The use of the modified Beer-Lambert law to improve biomolecular detection: diagnosing hemoglobin disorders and identifying pathogens

Biomolecule detection techniques are still a top priority in modern research because they are essential for clinical point-of-care diagnostics. This is especially true for pathogens like viruses and bacteria. Hemoglobin disorders, including thalassemia and sickle cell disease, substantially hinder oxygen transport and overall health. Hemoglobinopathies like methemoglobin (MetHb), carboxyhemoglobin (COHb), and sulfhemoglobin (SulHb) are difficult to diagnose because blood samples break down quickly after being collected, making it difficult to do an accurate and quick analysis. The Beer-Lambert Law (BLL), which is the basis of absorbance spectroscopy, is used a lot in analytical methods because it gives accurate quantitative data with little sample preparation.
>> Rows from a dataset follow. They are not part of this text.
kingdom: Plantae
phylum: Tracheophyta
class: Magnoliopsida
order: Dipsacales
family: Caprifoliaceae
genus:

The Modified Beer-Lambert Law (MBLL) builds on the basic idea by adding scattering effects and uneven mediums. This versatility makes it especially useful for biological systems that are very complicated. Its integration simplifies the process of obtaining precise concentration readings and monitoring metabolic activities in real-time, particularly in environments such as cloudy or scattering blood. The MBLL is used to think about hemoglobin diseases, and Matlab is used to look at the optical properties of MetHb, COHb, and SulHb. The MBLL correlates light absorbance with the concentration of absorbing species, facilitating a more profound comprehension of the spectroscopic characteristics of various hemoglobin derivatives. This method makes diagnosis more accurate and shows how advanced spectroscopic modeling can be used to solve clinical problems related to hemoglobinopathies.